One of the great strenghts of Centipede is how well all the different elements of the gameplay fit together. Once the players have played the game just a few times, they have a completely reliable set of expectations about how these enemies will attack them.

  • The centipede appears as either a lone twelve-segment centipede or as a shorter centipede accompanied by a number of single heads. It winds its way down from the top of the screen to the player’s area at the bottom, moving horizontally. Once at the bottom of the screen, the centipede moves back and forth inside the player’s area, posing a great danger to players.

  • The spider moves in a diagonal, bouncing pattern across the bottom of the screen, passing in and out of the player’s area.

  • The flea plummets vertically, straight down.

  • The scorpion travels horizontally across the top half of the screen and hence can never collide with and kill players. But it poisons the mushrooms it passes under.

  • Fighting against any of the creatures by itself would provide very little challenge for players. Yet, when they function together they combine to create uniquely challenging situations for players. With any one of these adversaries missing, the game’s challenge would be significantly diminished, if not removed altogether.

The insects also have a unique relationship to the mushrooms, which fill the game’s play-field.

  • Every time a centipede bumps into a mushroom, it turns down to the next row below, as if it had run into the edge of the play-field. Each segment of the centipede destroyed leaves a mushroom where the segment was destroyed.

  • As the flea falls to the bottom of the play-field, it leaves a trail of new mushrooms behind itself, and the only way for players to stop it is to kill it.

  • The flea comes on to the playfield if less than a certain number of mushroom are on the bottom half of the screen.

  • The spider eats mushrooms.

  • The scorpion poisons the mushrooms. When the centipede hits a poisoned mushroom, it will move vertically straight down to the bottom of the screen.

Therefore, Centipede becomes something of a hybrid between an arcade shooter and a real-time puzzle game.

3.3 Escalating Tension

Centipede creates peaks and valleys in which tension escalates to an apex and, with the killing of the last centipede segment, relaxes for a moment as the game switches over the next wave.

The flea, the only enemy that must be shoot twice in order to be destroyed, also escalate tension over a few seconds. When it is shot just once, its speed increases dramatically and players must quickly shoot it again to avoid being hit.

If players shoot the middle segment of an eleven-segment centipede, it will split into two five-segment centipedes that head in opposite directions. As a result, skilled players will end up going for the head or tail of the centipede to avoid splitting it.

Over the course of a game of Centipede, mushrooms become more and more tightly packed on the play-field.

Centipede also balances its monsters to become harder and harder as player’s scores increase.

The game cycles around once twelve individual heads are spawned, and then becomes harder by only spawning fast centipedes.

The player’s death also provides a brief respite from the tension.
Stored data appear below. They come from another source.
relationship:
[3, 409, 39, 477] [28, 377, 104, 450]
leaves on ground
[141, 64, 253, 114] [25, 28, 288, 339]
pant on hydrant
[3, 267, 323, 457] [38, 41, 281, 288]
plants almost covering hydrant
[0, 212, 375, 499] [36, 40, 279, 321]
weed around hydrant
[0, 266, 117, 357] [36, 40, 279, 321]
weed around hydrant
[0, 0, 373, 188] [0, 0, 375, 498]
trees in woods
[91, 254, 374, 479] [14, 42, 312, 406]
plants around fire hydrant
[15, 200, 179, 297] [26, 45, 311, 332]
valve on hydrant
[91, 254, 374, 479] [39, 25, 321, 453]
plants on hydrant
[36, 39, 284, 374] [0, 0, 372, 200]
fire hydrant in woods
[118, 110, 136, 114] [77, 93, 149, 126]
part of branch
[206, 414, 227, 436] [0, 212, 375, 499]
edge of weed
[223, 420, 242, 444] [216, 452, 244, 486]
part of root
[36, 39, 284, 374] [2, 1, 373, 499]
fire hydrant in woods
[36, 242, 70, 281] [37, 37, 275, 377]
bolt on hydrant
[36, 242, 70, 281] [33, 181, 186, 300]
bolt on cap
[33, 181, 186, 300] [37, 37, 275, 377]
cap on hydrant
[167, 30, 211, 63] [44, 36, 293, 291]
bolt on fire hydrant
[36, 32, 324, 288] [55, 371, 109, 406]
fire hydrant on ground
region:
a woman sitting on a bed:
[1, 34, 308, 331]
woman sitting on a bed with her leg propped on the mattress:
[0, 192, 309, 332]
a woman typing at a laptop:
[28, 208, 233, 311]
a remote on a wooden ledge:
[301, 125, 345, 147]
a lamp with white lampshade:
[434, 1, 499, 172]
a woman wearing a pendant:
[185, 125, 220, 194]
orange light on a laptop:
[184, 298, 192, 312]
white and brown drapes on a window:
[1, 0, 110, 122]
When the player’s ship is destroyed, the wave starts over and hence the centipede returns to the top of the screen, and all of the mushrooms on the screen are reset.

Centipede is marvelous at creating and maintaining a tense situation for players, while still providing brief “breathing periods” within the action. Designers of modern games, who are always concerned with ramping up difficuly for players, could learn much by analysing how Centipede keeps players constantly on their toes without ever unfairly overwhelming them.